Kabupaten Bandung Berupaya Tekan Angka Kematian Ibu dan Bayi yang Masih Tinggi

Kabupaten Bandung tengah berupaya keras menekan angka kematian ibu dan bayi yang masih tergolong tinggi di wilayah Jawa Barat. Dinas Kesehatan (Dinkes) Kabupaten Bandung mencatat, hingga tahun 2024, terdapat 44 kasus kematian ibu melahirkan dan 407 kasus kematian bayi.

Kepala Dinkes Kabupaten Bandung, Yuli Irnawati Mojasari, mengakui bahwa angka kematian ibu masih menjadi perhatian serius. Meskipun Kabupaten Bandung berada di urutan kelima tertinggi di Jawa Barat, pihaknya terus berupaya menurunkan angka tersebut. "Walaupun kelima ataupun keberapa pun, intinya kalau masih tinggi kematian, kami akan terus berupaya untuk menurunkannya," ujar Yuli.

Dinkes Kabupaten Bandung mengambil langkah cepat dengan melakukan audit terhadap setiap kasus kematian ibu dan bayi.

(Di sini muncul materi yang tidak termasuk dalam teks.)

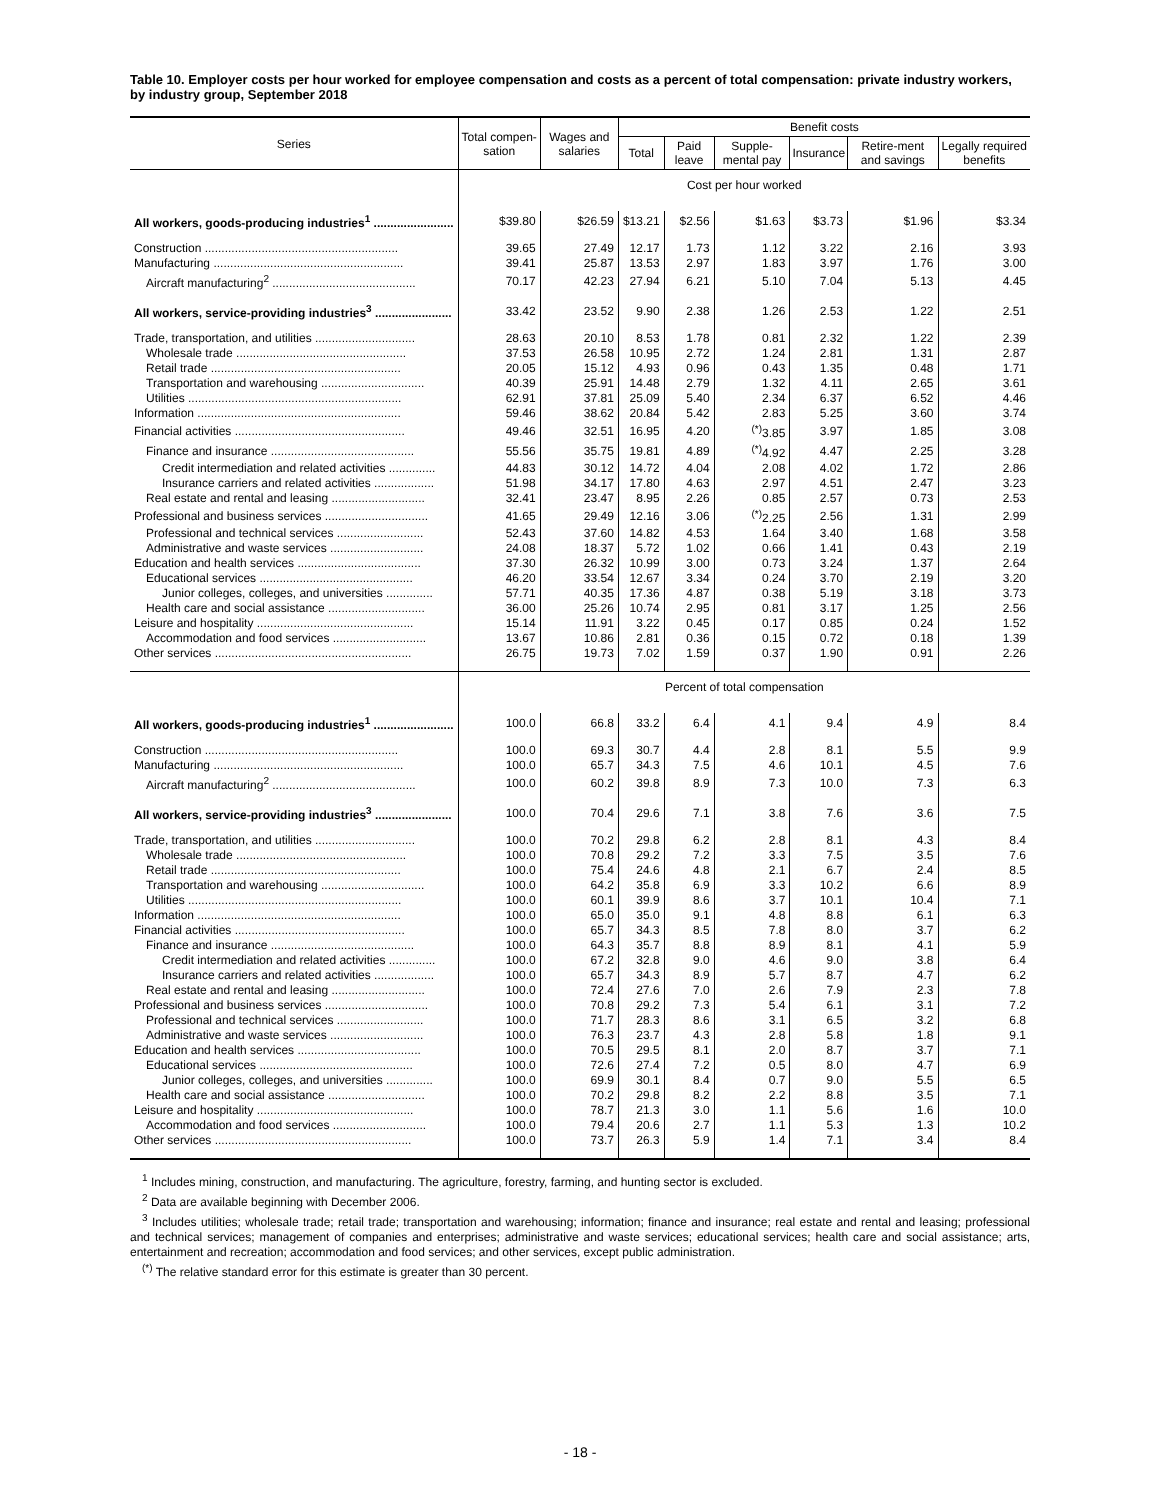Table 10. Employer costs per hour worked for employee compensation and costs as a percent of total compensation: private industry workers, by industry group, September 2018
| Series | Total compen-sation | Wages and salaries | Benefit costs | | | | | |
| --- | --- | --- | --- | --- | --- | --- | --- | --- |
| | | | Total | Paid leave | Supple-mental pay | Insurance | Retire-ment and savings | Legally required benefits |
| | Cost per hour worked | | | | | | | |
| All workers, goods-producing industries<sup>1</sup> ........................ | $39.80 | $26.59 | $13.21 | $2.56 | $1.63 | $3.73 | $1.96 | $3.34 |
| Construction .......................................................... | 39.65 | 27.49 | 12.17 | 1.73 | 1.12 | 3.22 | 2.16 | 3.93 |
| Manufacturing ......................................................... | 39.41 | 25.87 | 13.53 | 2.97 | 1.83 | 3.97 | 1.76 | 3.00 |
| Aircraft manufacturing<sup>2</sup> ........................................... | 70.17 | 42.23 | 27.94 | 6.21 | 5.10 | 7.04 | 5.13 | 4.45 |
| All workers, service-providing industries<sup>3</sup> ....................... | 33.42 | 23.52 | 9.90 | 2.38 | 1.26 | 2.53 | 1.22 | 2.51 |
| Trade, transportation, and utilities .............................. | 28.63 | 20.10 | 8.53 | 1.78 | 0.81 | 2.32 | 1.22 | 2.39 |
| Wholesale trade ................................................... | 37.53 | 26.58 | 10.95 | 2.72 | 1.24 | 2.81 | 1.31 | 2.87 |
| Retail trade ......................................................... | 20.05 | 15.12 | 4.93 | 0.96 | 0.43 | 1.35 | 0.48 | 1.71 |
| Transportation and warehousing ............................... | 40.39 | 25.91 | 14.48 | 2.79 | 1.32 | 4.11 | 2.65 | 3.61 |
| Utilities ................................................................ | 62.91 | 37.81 | 25.09 | 5.40 | 2.34 | 6.37 | 6.52 | 4.46 |
| Information ............................................................. | 59.46 | 38.62 | 20.84 | 5.42 | 2.83 | 5.25 | 3.60 | 3.74 |
| Financial activities ................................................... | 49.46 | 32.51 | 16.95 | 4.20 | <sup>(*)</sup> 3.85 | 3.97 | 1.85 | 3.08 |
| Finance and insurance ........................................... | 55.56 | 35.75 | 19.81 | 4.89 | <sup>(*)</sup> 4.92 | 4.47 | 2.25 | 3.28 |
| Credit intermediation and related activities .............. | 44.83 | 30.12 | 14.72 | 4.04 | 2.08 | 4.02 | 1.72 | 2.86 |
| Insurance carriers and related activities .................. | 51.98 | 34.17 | 17.80 | 4.63 | 2.97 | 4.51 | 2.47 | 3.23 |
| Real estate and rental and leasing ............................ | 32.41 | 23.47 | 8.95 | 2.26 | 0.85 | 2.57 | 0.73 | 2.53 |
| Professional and business services ............................... | 41.65 | 29.49 | 12.16 | 3.06 | <sup>(*)</sup> 2.25 | 2.56 | 1.31 | 2.99 |
| Professional and technical services .......................... | 52.43 | 37.60 | 14.82 | 4.53 | 1.64 | 3.40 | 1.68 | 3.58 |
| Administrative and waste services ............................ | 24.08 | 18.37 | 5.72 | 1.02 | 0.66 | 1.41 | 0.43 | 2.19 |
| Education and health services ..................................... | 37.30 | 26.32 | 10.99 | 3.00 | 0.73 | 3.24 | 1.37 | 2.64 |
| Educational services .............................................. | 46.20 | 33.54 | 12.67 | 3.34 | 0.24 | 3.70 | 2.19 | 3.20 |
| Junior colleges, colleges, and universities .............. | 57.71 | 40.35 | 17.36 | 4.87 | 0.38 | 5.19 | 3.18 | 3.73 |
| Health care and social assistance ............................. | 36.00 | 25.26 | 10.74 | 2.95 | 0.81 | 3.17 | 1.25 | 2.56 |
| Leisure and hospitality ............................................... | 15.14 | 11.91 | 3.22 | 0.45 | 0.17 | 0.85 | 0.24 | 1.52 |
| Accommodation and food services ............................ | 13.67 | 10.86 | 2.81 | 0.36 | 0.15 | 0.72 | 0.18 | 1.39 |
| Other services ........................................................... | 26.75 | 19.73 | 7.02 | 1.59 | 0.37 | 1.90 | 0.91 | 2.26 |
| | Percent of total compensation | | | | | | | |
| All workers, goods-producing industries<sup>1</sup> ........................ | 100.0 | 66.8 | 33.2 | 6.4 | 4.1 | 9.4 | 4.9 | 8.4 |
| Construction .......................................................... | 100.0 | 69.3 | 30.7 | 4.4 | 2.8 | 8.1 | 5.5 | 9.9 |
| Manufacturing ......................................................... | 100.0 | 65.7 | 34.3 | 7.5 | 4.6 | 10.1 | 4.5 | 7.6 |
| Aircraft manufacturing<sup>2</sup> ........................................... | 100.0 | 60.2 | 39.8 | 8.9 | 7.3 | 10.0 | 7.3 | 6.3 |
| All workers, service-providing industries<sup>3</sup> ....................... | 100.0 | 70.4 | 29.6 | 7.1 | 3.8 | 7.6 | 3.6 | 7.5 |
| Trade, transportation, and utilities .............................. | 100.0 | 70.2 | 29.8 | 6.2 | 2.8 | 8.1 | 4.3 | 8.4 |
| Wholesale trade ................................................... | 100.0 | 70.8 | 29.2 | 7.2 | 3.3 | 7.5 | 3.5 | 7.6 |
| Retail trade ......................................................... | 100.0 | 75.4 | 24.6 | 4.8 | 2.1 | 6.7 | 2.4 | 8.5 |
| Transportation and warehousing ............................... | 100.0 | 64.2 | 35.8 | 6.9 | 3.3 | 10.2 | 6.6 | 8.9 |
| Utilities ................................................................ | 100.0 | 60.1 | 39.9 | 8.6 | 3.7 | 10.1 | 10.4 | 7.1 |
| Information ............................................................. | 100.0 | 65.0 | 35.0 | 9.1 | 4.8 | 8.8 | 6.1 | 6.3 |
| Financial activities ................................................... | 100.0 | 65.7 | 34.3 | 8.5 | 7.8 | 8.0 | 3.7 | 6.2 |
| Finance and insurance ........................................... | 100.0 | 64.3 | 35.7 | 8.8 | 8.9 | 8.1 | 4.1 | 5.9 |
| Credit intermediation and related activities .............. | 100.0 | 67.2 | 32.8 | 9.0 | 4.6 | 9.0 | 3.8 | 6.4 |
| Insurance carriers and related activities .................. | 100.0 | 65.7 | 34.3 | 8.9 | 5.7 | 8.7 | 4.7 | 6.2 |
| Real estate and rental and leasing ............................ | 100.0 | 72.4 | 27.6 | 7.0 | 2.6 | 7.9 | 2.3 | 7.8 |
| Professional and business services ............................... | 100.0 | 70.8 | 29.2 | 7.3 | 5.4 | 6.1 | 3.1 | 7.2 |
| Professional and technical services .......................... | 100.0 | 71.7 | 28.3 | 8.6 | 3.1 | 6.5 | 3.2 | 6.8 |
| Administrative and waste services ............................ | 100.0 | 76.3 | 23.7 | 4.3 | 2.8 | 5.8 | 1.8 | 9.1 |
| Education and health services ..................................... | 100.0 | 70.5 | 29.5 | 8.1 | 2.0 | 8.7 | 3.7 | 7.1 |
| Educational services .............................................. | 100.0 | 72.6 | 27.4 | 7.2 | 0.5 | 8.0 | 4.7 | 6.9 |
| Junior colleges, colleges, and universities .............. | 100.0 | 69.9 | 30.1 | 8.4 | 0.7 | 9.0 | 5.5 | 6.5 |
| Health care and social assistance ............................. | 100.0 | 70.2 | 29.8 | 8.2 | 2.2 | 8.8 | 3.5 | 7.1 |
| Leisure and hospitality ............................................... | 100.0 | 78.7 | 21.3 | 3.0 | 1.1 | 5.6 | 1.6 | 10.0 |
| Accommodation and food services ............................ | 100.0 | 79.4 | 20.6 | 2.7 | 1.1 | 5.3 | 1.3 | 10.2 |
| Other services ........................................................... | 100.0 | 73.7 | 26.3 | 5.9 | 1.4 | 7.1 | 3.4 | 8.4 |
<sup>1</sup> Includes mining, construction, and manufacturing. The agriculture, forestry, farming, and hunting sector is excluded.
<sup>2</sup> Data are available beginning with December 2006.
<sup>3</sup> Includes utilities; wholesale trade; retail trade; transportation and warehousing; information; finance and insurance; real estate and rental and leasing; professional and technical services; management of companies and enterprises; administrative and waste services; educational services; health care and social assistance; arts, entertainment and recreation; accommodation and food services; and other services, except public administration.
<sup>(*)</sup> The relative standard error for this estimate is greater than 30 percent.
- 18 -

Audit ini bertujuan untuk mengidentifikasi penyebab kematian dan melakukan perbaikan sistem pelayanan kesehatan. Langkah-langkah pencegahan juga terus diupayakan agar kasus serupa dapat terdeteksi lebih awal.

Salah satu penyebab utama tingginya angka kematian ibu dan bayi adalah kurangnya kesadaran masyarakat untuk memeriksakan kehamilan sejak dini. Banyak ibu hamil yang baru memeriksakan diri saat akan melahirkan, sehingga komplikasi yang mungkin terjadi tidak dapat ditangani secara optimal.

"Jadi, sudah mau melahirkan, baru diperiksa. Ternyata ada penyulit-penyulit. Kalau sejak bulan kedua atau ketiga datang, dan misalnya ada tekanan darah tinggi atau anemia, itu masih bisa ditangani sehingga saat melahirkan kondisinya sudah stabil," jelas Yuli.

Idealnya, ibu hamil harus memeriksakan kehamilannya minimal enam kali selama masa kehamilan, baik di Posyandu, bidan, maupun fasilitas kesehatan lainnya. Untuk mengatasi masalah ini, Dinkes Kabupaten Bandung terus menjalankan berbagai program, termasuk peningkatan kapasitas tenaga kesehatan dan pendampingan dari dokter spesialis.

Program-program tersebut meliputi:

  • Peningkatan dan pelatihan kemampuan tenaga penolong persalinan, baik dokter maupun bidan di desa.
  • Penyediaan peralatan pemeriksaan yang lebih lengkap di Puskesmas dan desa.

Target utama Dinkes Kabupaten Bandung adalah menurunkan angka kematian ibu dan bayi hingga di bawah target nasional. Yuli berharap, tidak ada lagi kasus kematian ibu saat melahirkan. "Intinya satu pun tidak boleh. Harapannya, tidak ada lagi kematian ibu saat melahirkan. Kami terus berusaha," tegasnya.